Between $1$ and $31$,$m$ numbers have been inserted in such a way that the resulting sequence is an $A.P.$ and the ratio of the $7^{\text{th}}$ and $(m-1)^{\text{th}}$ inserted numbers is $5:9$. Find the value of $m$.

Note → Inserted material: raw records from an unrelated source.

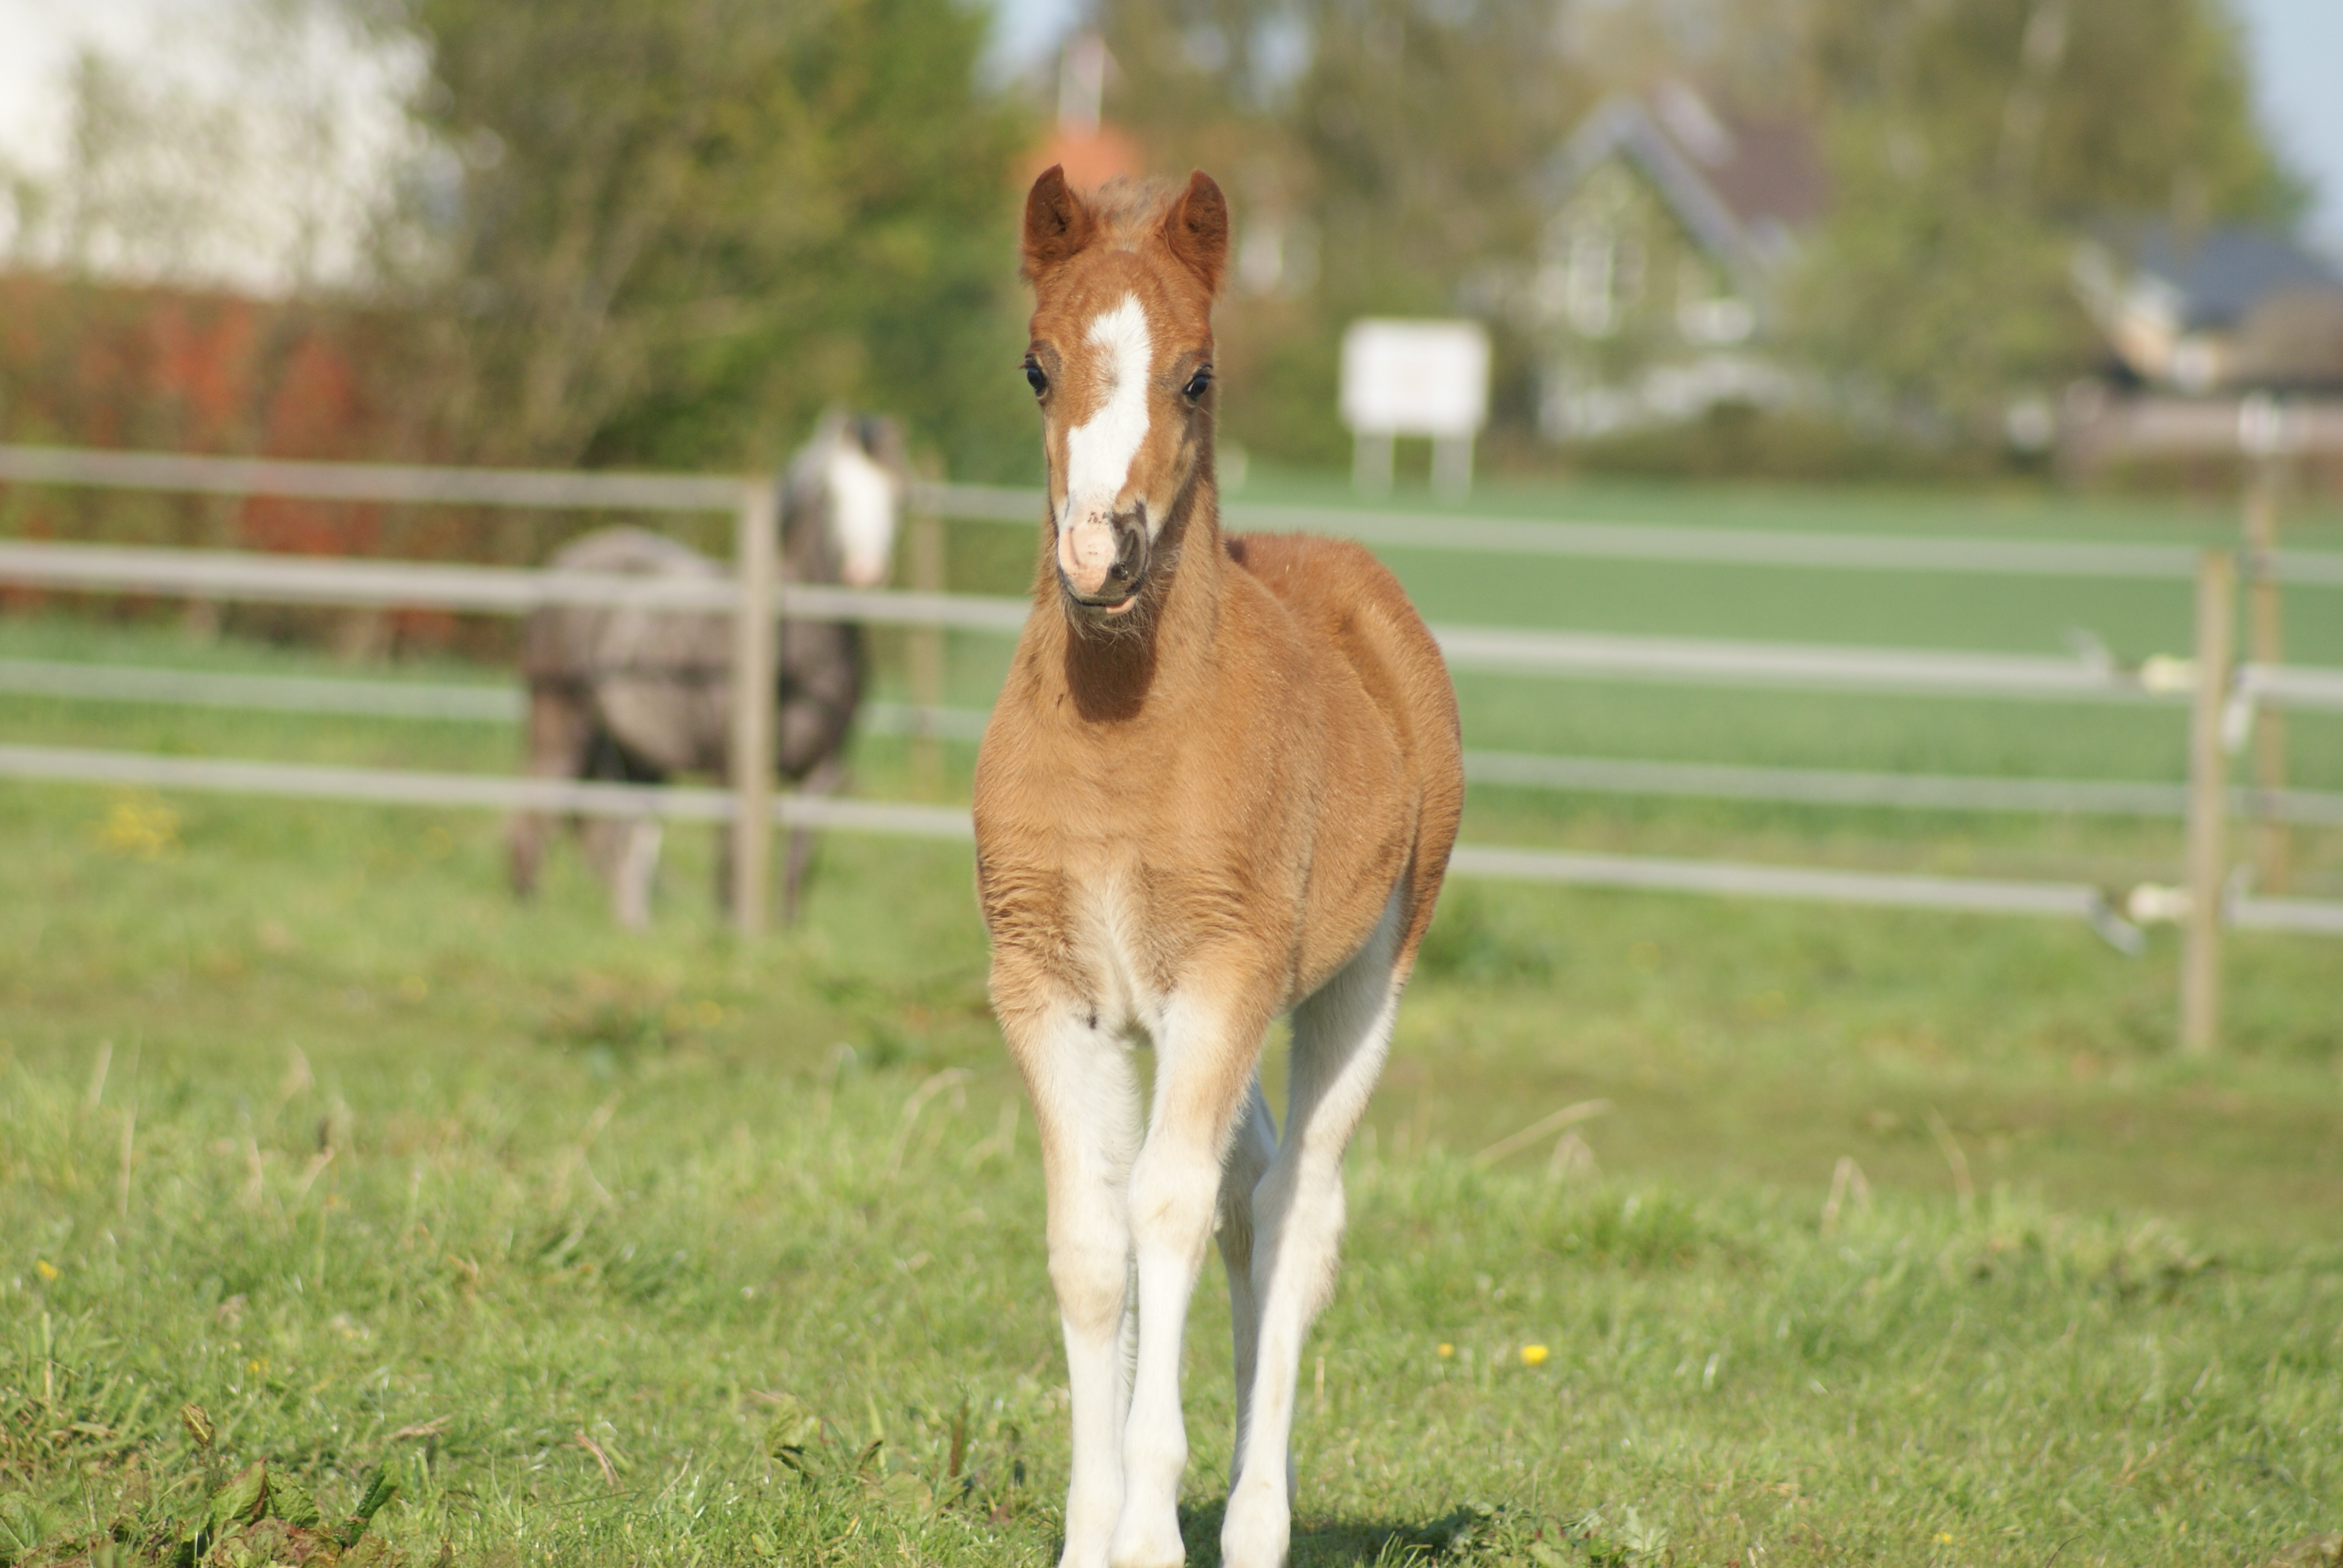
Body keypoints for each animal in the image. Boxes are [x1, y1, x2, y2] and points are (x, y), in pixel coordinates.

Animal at [506, 410, 909, 927]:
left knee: (624, 839)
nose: (865, 572)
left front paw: (788, 932)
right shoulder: (732, 766)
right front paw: (731, 930)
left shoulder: (824, 771)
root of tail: (566, 563)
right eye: (830, 496)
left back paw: (635, 926)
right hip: (561, 728)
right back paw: (527, 914)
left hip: (638, 755)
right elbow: (731, 857)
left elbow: (800, 859)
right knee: (534, 821)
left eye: (894, 494)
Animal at [971, 168, 1464, 1568]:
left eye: (1197, 375)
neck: (1124, 735)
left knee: (1294, 1211)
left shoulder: (1225, 979)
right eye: (1036, 366)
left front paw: (1149, 1529)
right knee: (1249, 1199)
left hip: (1358, 981)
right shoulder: (1046, 987)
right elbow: (1091, 1239)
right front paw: (1091, 1538)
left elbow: (1165, 1214)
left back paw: (1253, 1521)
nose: (1101, 555)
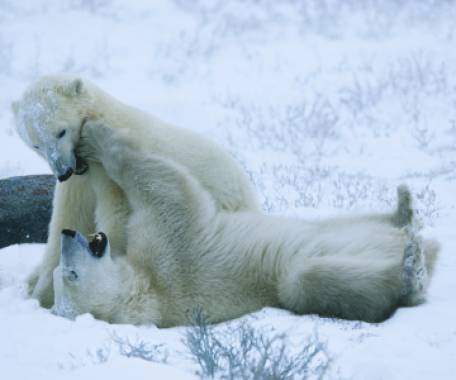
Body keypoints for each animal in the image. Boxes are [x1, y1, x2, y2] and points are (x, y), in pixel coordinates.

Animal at [11, 75, 260, 308]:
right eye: (35, 144)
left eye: (61, 132)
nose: (62, 171)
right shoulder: (78, 182)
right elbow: (70, 217)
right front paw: (41, 292)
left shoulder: (109, 171)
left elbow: (119, 217)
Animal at [51, 123, 440, 326]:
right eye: (69, 275)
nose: (67, 234)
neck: (149, 291)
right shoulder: (170, 256)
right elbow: (167, 189)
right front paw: (99, 136)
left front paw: (90, 138)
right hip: (298, 282)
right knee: (308, 279)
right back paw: (411, 268)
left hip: (340, 227)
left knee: (341, 223)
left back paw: (404, 209)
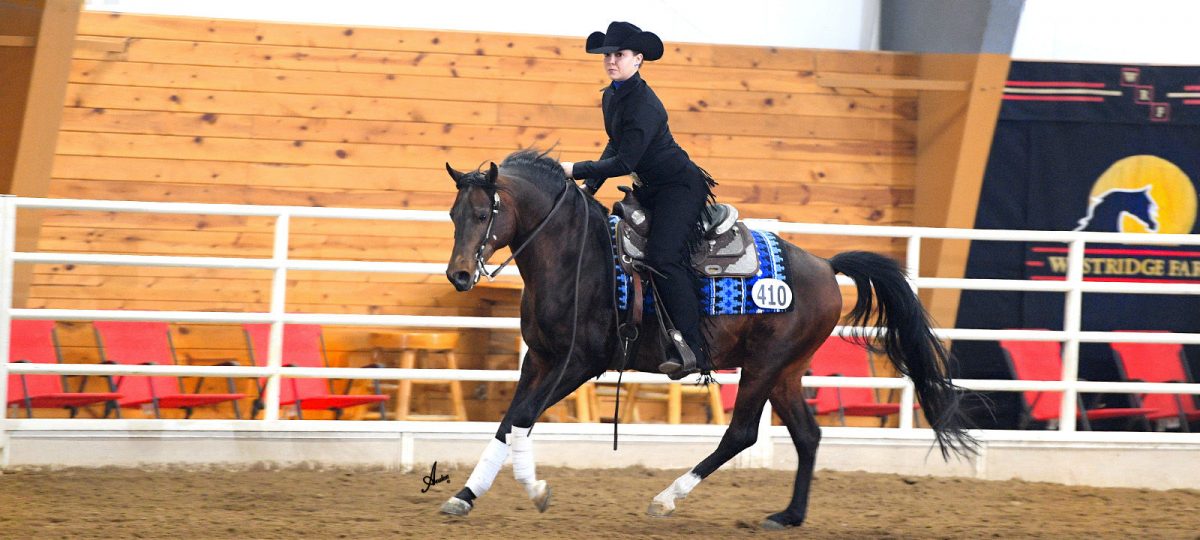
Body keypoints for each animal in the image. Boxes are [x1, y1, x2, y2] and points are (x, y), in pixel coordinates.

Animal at [438, 149, 975, 529]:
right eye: (452, 215)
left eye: (484, 214)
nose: (459, 275)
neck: (576, 256)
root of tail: (825, 266)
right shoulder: (540, 359)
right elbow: (508, 421)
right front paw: (464, 496)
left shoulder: (579, 363)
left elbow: (523, 418)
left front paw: (535, 490)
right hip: (786, 371)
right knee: (807, 435)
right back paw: (788, 516)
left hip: (763, 366)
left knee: (741, 433)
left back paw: (666, 499)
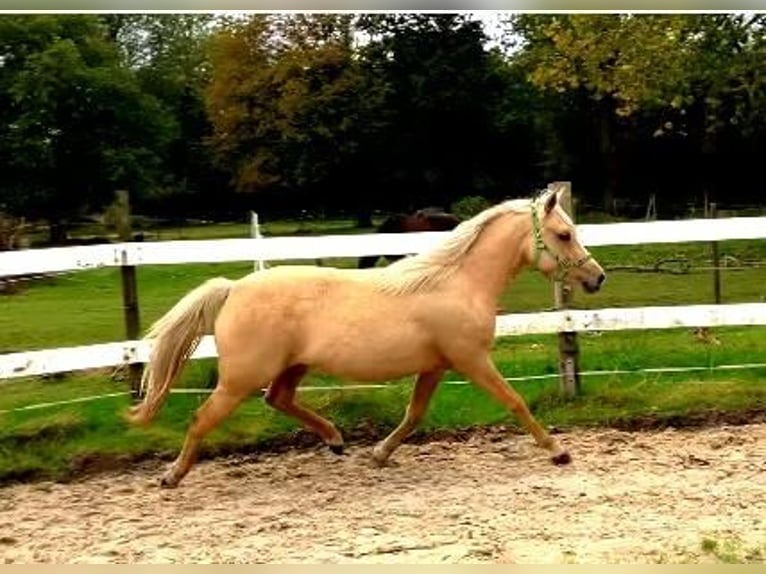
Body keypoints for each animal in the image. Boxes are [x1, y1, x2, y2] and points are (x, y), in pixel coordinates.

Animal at [129, 187, 608, 488]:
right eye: (564, 234)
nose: (597, 277)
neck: (457, 284)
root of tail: (233, 288)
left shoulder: (436, 367)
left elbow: (414, 415)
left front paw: (379, 454)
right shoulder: (471, 360)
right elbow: (515, 402)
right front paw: (557, 451)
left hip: (292, 367)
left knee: (278, 400)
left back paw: (337, 440)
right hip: (241, 378)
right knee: (203, 418)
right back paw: (172, 476)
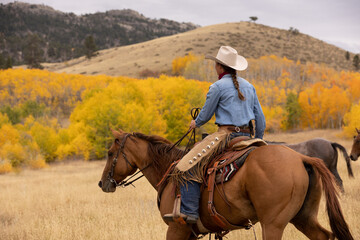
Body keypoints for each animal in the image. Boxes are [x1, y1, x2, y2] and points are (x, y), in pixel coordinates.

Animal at [98, 130, 354, 239]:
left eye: (110, 153)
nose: (102, 183)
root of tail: (301, 158)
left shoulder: (177, 229)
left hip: (273, 224)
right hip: (303, 217)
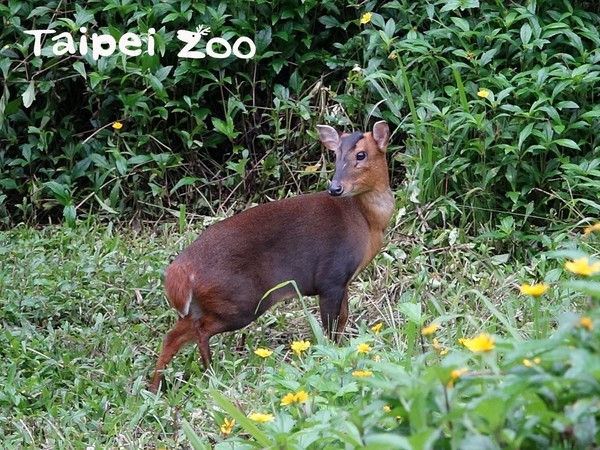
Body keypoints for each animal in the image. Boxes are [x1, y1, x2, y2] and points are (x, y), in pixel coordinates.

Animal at [150, 121, 394, 392]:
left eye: (361, 154)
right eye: (336, 155)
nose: (335, 188)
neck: (366, 221)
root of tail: (180, 271)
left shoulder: (343, 282)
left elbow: (342, 321)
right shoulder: (331, 277)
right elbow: (331, 329)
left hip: (204, 305)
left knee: (172, 336)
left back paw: (156, 387)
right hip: (240, 300)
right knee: (198, 330)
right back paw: (208, 370)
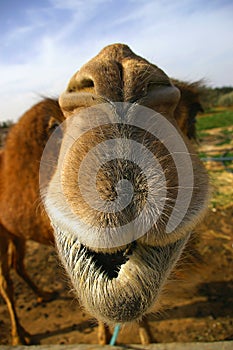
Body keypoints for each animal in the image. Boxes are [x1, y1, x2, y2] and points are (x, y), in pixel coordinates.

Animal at [0, 43, 208, 344]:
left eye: (193, 115)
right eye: (53, 129)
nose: (119, 74)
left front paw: (147, 336)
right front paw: (103, 336)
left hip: (14, 233)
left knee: (18, 264)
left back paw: (42, 296)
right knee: (5, 282)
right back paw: (20, 336)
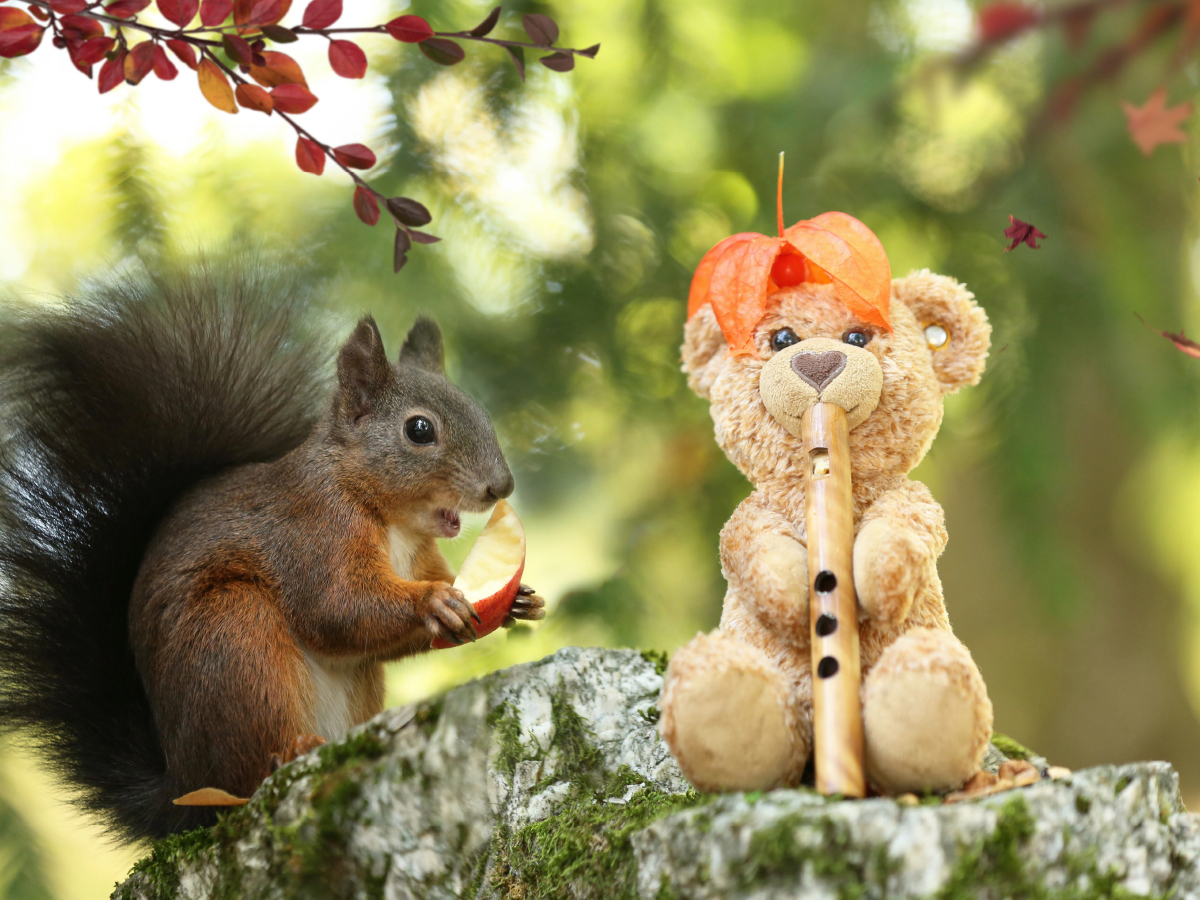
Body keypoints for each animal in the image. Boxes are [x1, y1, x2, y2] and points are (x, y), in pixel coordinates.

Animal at [0, 255, 540, 844]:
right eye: (419, 429)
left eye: (479, 410)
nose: (502, 486)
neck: (388, 517)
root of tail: (181, 788)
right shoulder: (312, 531)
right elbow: (336, 608)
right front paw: (433, 603)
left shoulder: (420, 556)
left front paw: (518, 601)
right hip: (234, 639)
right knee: (245, 776)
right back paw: (292, 753)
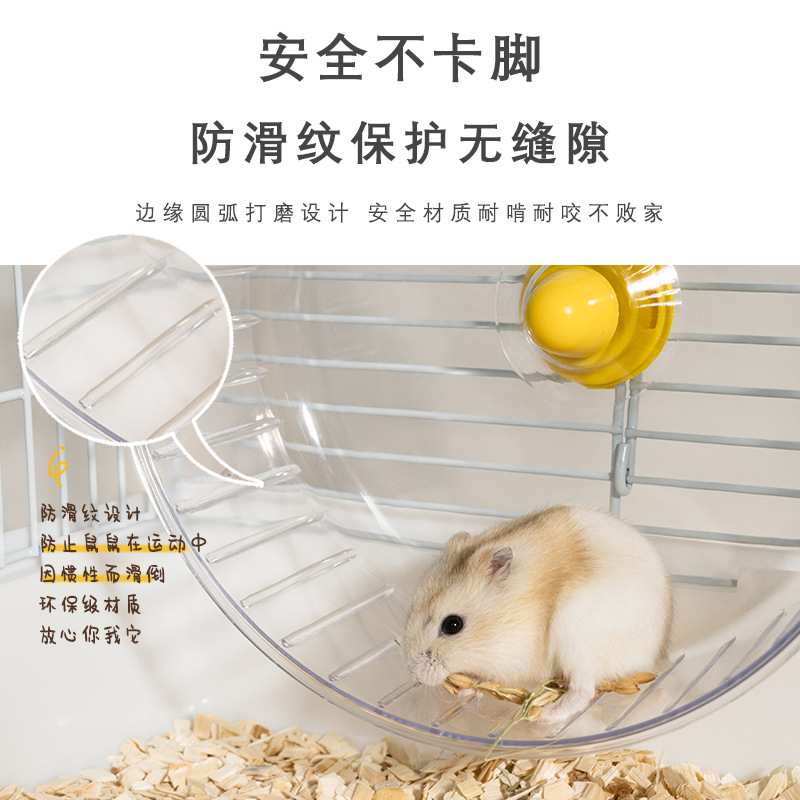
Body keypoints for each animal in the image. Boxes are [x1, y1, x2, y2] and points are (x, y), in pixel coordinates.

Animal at [402, 505, 673, 723]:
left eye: (453, 625)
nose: (413, 672)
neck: (508, 616)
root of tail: (657, 656)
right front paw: (467, 689)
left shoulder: (516, 658)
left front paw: (469, 687)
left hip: (578, 641)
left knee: (583, 689)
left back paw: (546, 715)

If $a_1, a_2, a_3, \dots, a_{21}$ are in $A.P.$ and $a_3 + a_5 + a_{11} + a_{17} + a_{19} = 10$,then the value of $\sum_{r=1}^{21} a_r$ is:

Let $\alpha_{1}, \alpha_{2}, \alpha_{3}, \alpha_{4}$ be an $A$.$P$. of four terms such that each term of the $A$.$P$. and its common difference $l$ are integers. If $\alpha_{1}+\alpha_{2}+\alpha_{3}+\alpha_{4}=48$ and $\alpha_{1}\alpha_{2}\alpha_{3}\alpha_{4}+l^{4}=361$,then the largest term of the $A$.$P$. is equal to

If the roots of the equation $6x^3-11x^2+6x-1=0$ are in harmonic progression,then the roots of $x^3-6x^2+11x-6=0$ will be in

Consider an $A$.$P$.: $a_1, a_2, \dots, a_n$,with $a_1 > 0$. If $a_2 - a_1 = -\frac{3}{4}$,$a_n = \frac{1}{4} a_1$,and $\sum_{i=1}^n a_i = \frac{525}{2}$,then $\sum_{i=1}^{17} a_i$ is equal to:

Let $\sum_{k=1}^{n} a_{k} = \alpha n^{2} + \beta n$. If $a_{10} = 59$ and $a_{6} = 7a_{1}$,then $\alpha + \beta$ is equal to: